Home » Blog » Archives

Archive for 2005

Piggy Bank, Cocoon and the Future of the Web

October 2nd, 2005

Today, after many months of work and a ton of source code inspected, traced and evaluated, we released Piggy Bank 2.1.0.

I’m very proud of this work and very happy to be part of it: it is, to me, the first significant step into a bright future and it got me closer to the mozilla architecture, which, I have to admit, is a pleasure to work with (especially now that we found a way to write XPCOM components in java and therefore we have a ton of existing libraries to use pretty much for free).

Just before last weekend, during my final Piggy Bank wrap-up’s, I sent an email to the Cocoon development mailing list airing my concerns: the web is slowly but surely changing. Some call it the Web 2.0, some call it Ajax, some call it “told you!” and some call it “so what?”, but the truth of the matter is that web services are coming and their impact has very little to do with what protocols or architectural decisions you make, but the amount of people you manage to catalyze.

Sylvain was the only one that explicitly uncloaked my intent: Cocoon is clearly not obsolete and it won’t be for a while, but it’s fat and sleepy, kinda watching TV (if you allow me) instead of going out exercising. Before I move on, I wanted to trigger a wake up call.

At the heart of Piggy Bank, there is a web server running inside your web browser. It’s running a servlet, a minimal RESTful framework that David wrote call Flair (modeled after what Mark did for Longwell 1). It’s so simple it’s actually (to my web framework architect’s eyes) embarrassing, yet it does the job: Piggy Bank’s webapp (actually Longwell 2) is fully RESTful, no session, no state, no continuations, everything is passed back and forth urlencoded and urldecoded (yes, this creates issues, but that’s another story).

Since we know that Piggy Bank runs only on Firefox, we can go crazy with DHTML and know that it will work. Ajax is used as client side include, and you can even do templating and XML pipelining directly on the client. With Firefox 1.5, even the need for graphics on the server side is gone, SVG and canvas are embedded, scriptable and fully merged with the browser, no need for the amazing SVG->PNG functionality cocoon offers… also because, guess what, David cloned it with a little servlet called Picto that we now use to have our own color-coded Google Maps placeholders.

All of this, in a fraction of the space and complexity: the entire Piggy Bank, web server + database + full text indexer + webapp framework + template system + RDFizing framework + firefox extension + icons is 4.5Mb… and it’s not even stripped down (if I really wanted to, I could get it down to 1.5mb by using ProGuard but I really don’t see the reason for it).

One thing that I miss with cocoon is the sitemap, but the cost (in terms of megabytes and complexity) of that is way too high, besides, since we use Jetty’s own APIs and not the Servlet web.xml (yes, I know, you think I completely lost my mind at this point, being one of the people that designed that Servlet API web.xml in the first place) we were able to reuse a lot of Jetty’s internals as a web server, reducing the need for what we have to handle.

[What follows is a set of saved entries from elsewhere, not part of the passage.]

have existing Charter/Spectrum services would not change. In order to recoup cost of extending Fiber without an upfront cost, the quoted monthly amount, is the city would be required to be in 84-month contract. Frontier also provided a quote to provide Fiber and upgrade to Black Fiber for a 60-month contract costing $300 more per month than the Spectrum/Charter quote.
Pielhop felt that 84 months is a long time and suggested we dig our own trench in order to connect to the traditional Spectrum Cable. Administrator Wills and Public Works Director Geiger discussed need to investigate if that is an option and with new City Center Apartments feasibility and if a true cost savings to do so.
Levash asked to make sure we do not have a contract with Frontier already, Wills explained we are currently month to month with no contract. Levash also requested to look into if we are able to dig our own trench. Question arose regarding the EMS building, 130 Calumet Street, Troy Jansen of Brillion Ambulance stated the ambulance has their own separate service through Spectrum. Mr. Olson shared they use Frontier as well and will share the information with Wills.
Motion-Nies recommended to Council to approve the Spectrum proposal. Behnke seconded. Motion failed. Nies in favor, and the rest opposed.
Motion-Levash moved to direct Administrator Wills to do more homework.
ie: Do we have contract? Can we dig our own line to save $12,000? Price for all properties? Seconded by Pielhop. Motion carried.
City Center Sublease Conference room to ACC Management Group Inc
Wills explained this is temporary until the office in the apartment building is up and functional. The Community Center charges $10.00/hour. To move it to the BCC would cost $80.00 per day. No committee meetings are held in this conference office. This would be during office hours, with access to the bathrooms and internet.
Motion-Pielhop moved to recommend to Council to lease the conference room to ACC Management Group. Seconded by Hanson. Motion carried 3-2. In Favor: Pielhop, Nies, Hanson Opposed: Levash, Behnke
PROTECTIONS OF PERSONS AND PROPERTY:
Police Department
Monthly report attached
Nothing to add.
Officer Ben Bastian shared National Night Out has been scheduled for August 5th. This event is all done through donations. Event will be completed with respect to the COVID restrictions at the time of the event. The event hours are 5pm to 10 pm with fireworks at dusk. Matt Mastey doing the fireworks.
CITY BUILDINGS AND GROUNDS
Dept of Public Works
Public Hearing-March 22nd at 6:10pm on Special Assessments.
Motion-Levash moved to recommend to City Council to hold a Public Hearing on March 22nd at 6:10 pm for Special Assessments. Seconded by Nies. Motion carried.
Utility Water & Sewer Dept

So, in short, all REST, state is never temporary saved but always transferred until persisted, AJAX pretty much everywhere, a minimal servlet that translates a request into a different action handler doing the urlencoding and decoding (the controllers, one per command, in java), RDF as the model and velocity templates as the view. No pipeline, No multimodality, no XML awareness, no continuations, no sessions. Piggy Bank has, on the server side, the architectural appeal of a CGI-BIN and yes, 7 years spent designing web application frameworks, I know that to be an insult.

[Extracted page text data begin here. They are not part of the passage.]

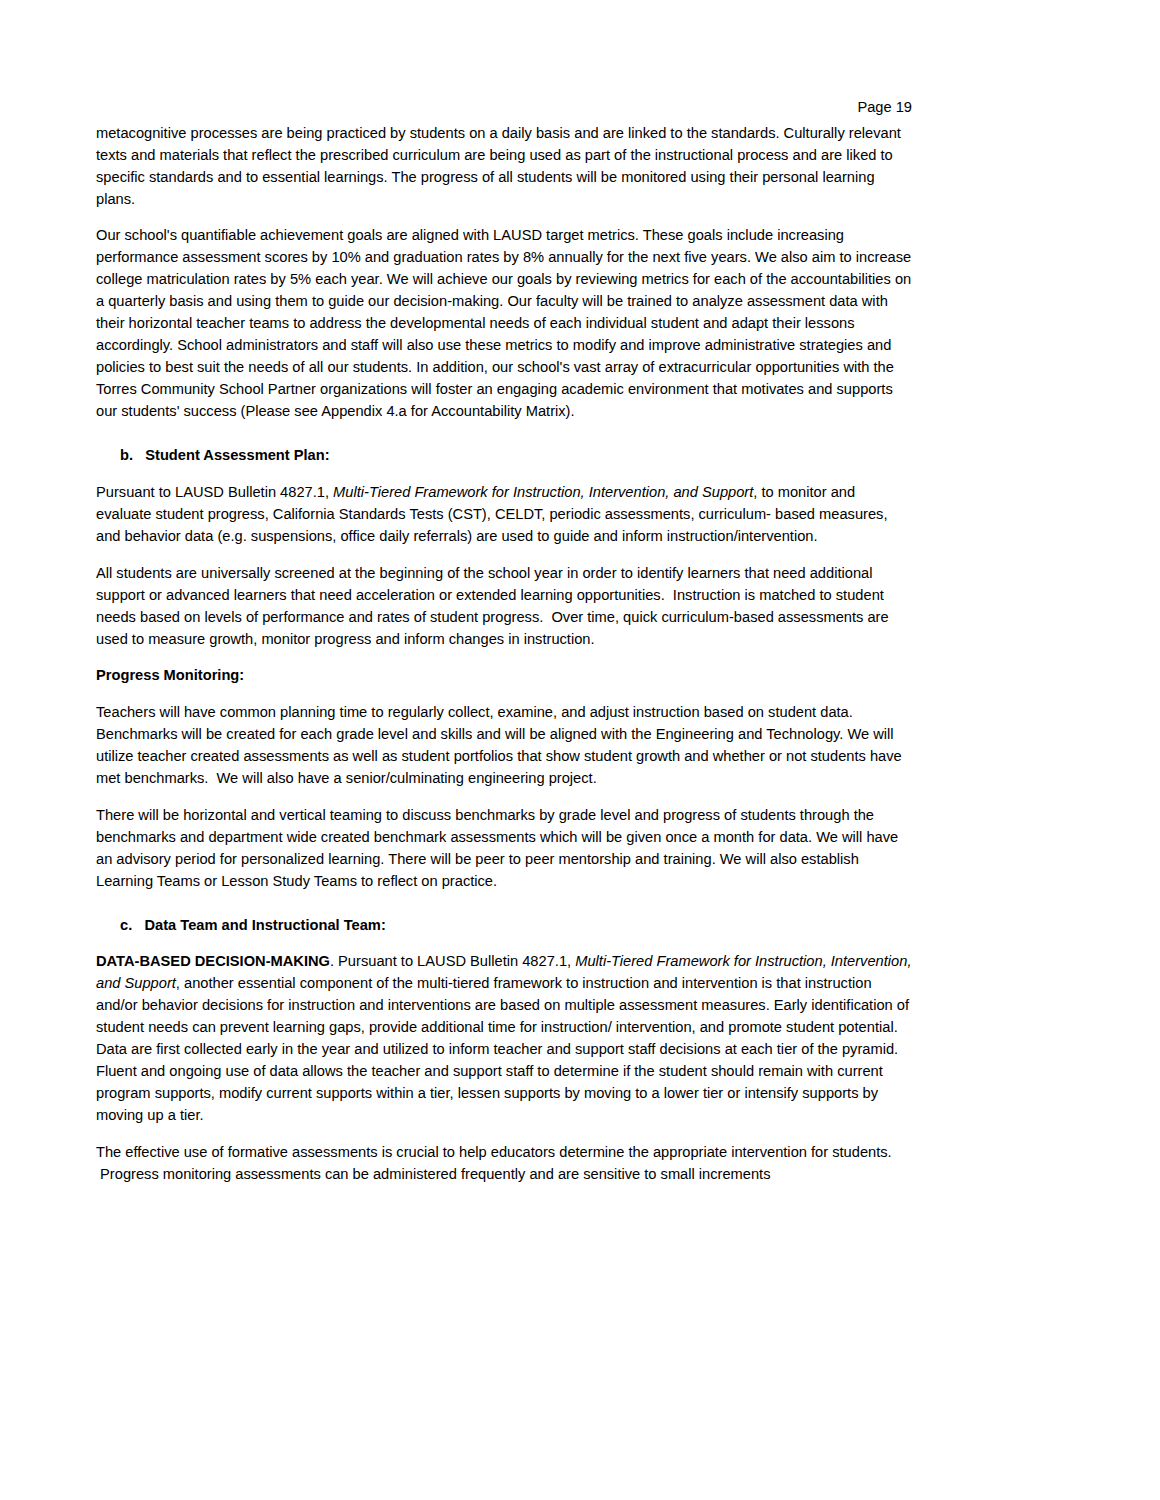Page 19
metacognitive processes are being practiced by students on a daily basis and are linked to the standards. Culturally relevant texts and materials that reflect the prescribed curriculum are being used as part of the instructional process and are liked to specific standards and to essential learnings. The progress of all students will be monitored using their personal learning plans.
Our school's quantifiable achievement goals are aligned with LAUSD target metrics. These goals include increasing performance assessment scores by 10% and graduation rates by 8% annually for the next five years. We also aim to increase college matriculation rates by 5% each year. We will achieve our goals by reviewing metrics for each of the accountabilities on a quarterly basis and using them to guide our decision-making. Our faculty will be trained to analyze assessment data with their horizontal teacher teams to address the developmental needs of each individual student and adapt their lessons accordingly. School administrators and staff will also use these metrics to modify and improve administrative strategies and policies to best suit the needs of all our students. In addition, our school's vast array of extracurricular opportunities with the Torres Community School Partner organizations will foster an engaging academic environment that motivates and supports our students' success (Please see Appendix 4.a for Accountability Matrix).
b. Student Assessment Plan:
Pursuant to LAUSD Bulletin 4827.1, Multi-Tiered Framework for Instruction, Intervention, and Support, to monitor and evaluate student progress, California Standards Tests (CST), CELDT, periodic assessments, curriculum- based measures, and behavior data (e.g. suspensions, office daily referrals) are used to guide and inform instruction/intervention.
All students are universally screened at the beginning of the school year in order to identify learners that need additional support or advanced learners that need acceleration or extended learning opportunities. Instruction is matched to student needs based on levels of performance and rates of student progress. Over time, quick curriculum-based assessments are used to measure growth, monitor progress and inform changes in instruction.
Progress Monitoring:
Teachers will have common planning time to regularly collect, examine, and adjust instruction based on student data. Benchmarks will be created for each grade level and skills and will be aligned with the Engineering and Technology. We will utilize teacher created assessments as well as student portfolios that show student growth and whether or not students have met benchmarks. We will also have a senior/culminating engineering project.
There will be horizontal and vertical teaming to discuss benchmarks by grade level and progress of students through the benchmarks and department wide created benchmark assessments which will be given once a month for data. We will have an advisory period for personalized learning. There will be peer to peer mentorship and training. We will also establish Learning Teams or Lesson Study Teams to reflect on practice.
c. Data Team and Instructional Team:
DATA-BASED DECISION-MAKING. Pursuant to LAUSD Bulletin 4827.1, Multi-Tiered Framework for Instruction, Intervention, and Support, another essential component of the multi-tiered framework to instruction and intervention is that instruction and/or behavior decisions for instruction and interventions are based on multiple assessment measures. Early identification of student needs can prevent learning gaps, provide additional time for instruction/ intervention, and promote student potential. Data are first collected early in the year and utilized to inform teacher and support staff decisions at each tier of the pyramid. Fluent and ongoing use of data allows the teacher and support staff to determine if the student should remain with current program supports, modify current supports within a tier, lessen supports by moving to a lower tier or intensify supports by moving up a tier.
The effective use of formative assessments is crucial to help educators determine the appropriate intervention for students. Progress monitoring assessments can be administered frequently and are sensitive to small increments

But the overall result is incredible: light and simple on the server, light and simple on the client. Very easy to learn, very easy to adjust incrementally (once you polish up all the memory leaks and fine tune the database indexes for performance, as we now did).

Like many on the (long) thread that started on dev@cocoon.apache.org mentioned, pretty much nobody has the luxury today of owning both the client and the server in a web application. But with Piggy Bank, we do! and, let me tell you, not only it feels great and refreshing, but it makes you rethink about the entire web, a web where the ability to influence the clients is not locked in some vault in Redmond.

Yeah yeah, sure, IE is long to be gone, and so is Microsoft, but it’s not just the Mozilla Foundation and radical web standard activists pushing for Firefox anymore, it’s already in the radar of too many web sites, forcing IE to compete. And competition is good, especially when there are players like Yahoo, Google, Amazon and eBay that will not just stay at the window on the battle for the new web-service-powered ‘man in the middle’.

Netscape’s plan of transforming the browser into a desktop, making the operating system basically an obsolete concept, was called “constellation“. Many believe this plan was what made Microsoft kill Netscape with all possible means. When the mozilla developers decided to rewrite Netscape Navigator from scratch, many thought they were crazy in building their own browser inside the HTML rendering environment itself. The ultimate flexibility syndrome.

But today, years and thousands of bugs later, mozilla is a platform capable of delivering a client side tool used by millions. I can’t think of another client side application framework that was able to achieve such tremendous success if not MFC. Java JFC (aka Swing) failed long ago to deliver that promise on the client (its look and feel is awkward, unreasonably slow and massively overdesigned) and Eclipse RCP needs to take the Mac seriously before anybody will start using it for real (and yeah, the JVM needs to go to the gym with cocoon too!). Cocoa is great, but it’s another lock-in and the only reasonable answer to who gives kids sigarettes for free today is “No, thanks”, especially since Apple will very likely kill the need for your little cool app in the next release of the OS anyway, and, no, you don’t get a piece of that money.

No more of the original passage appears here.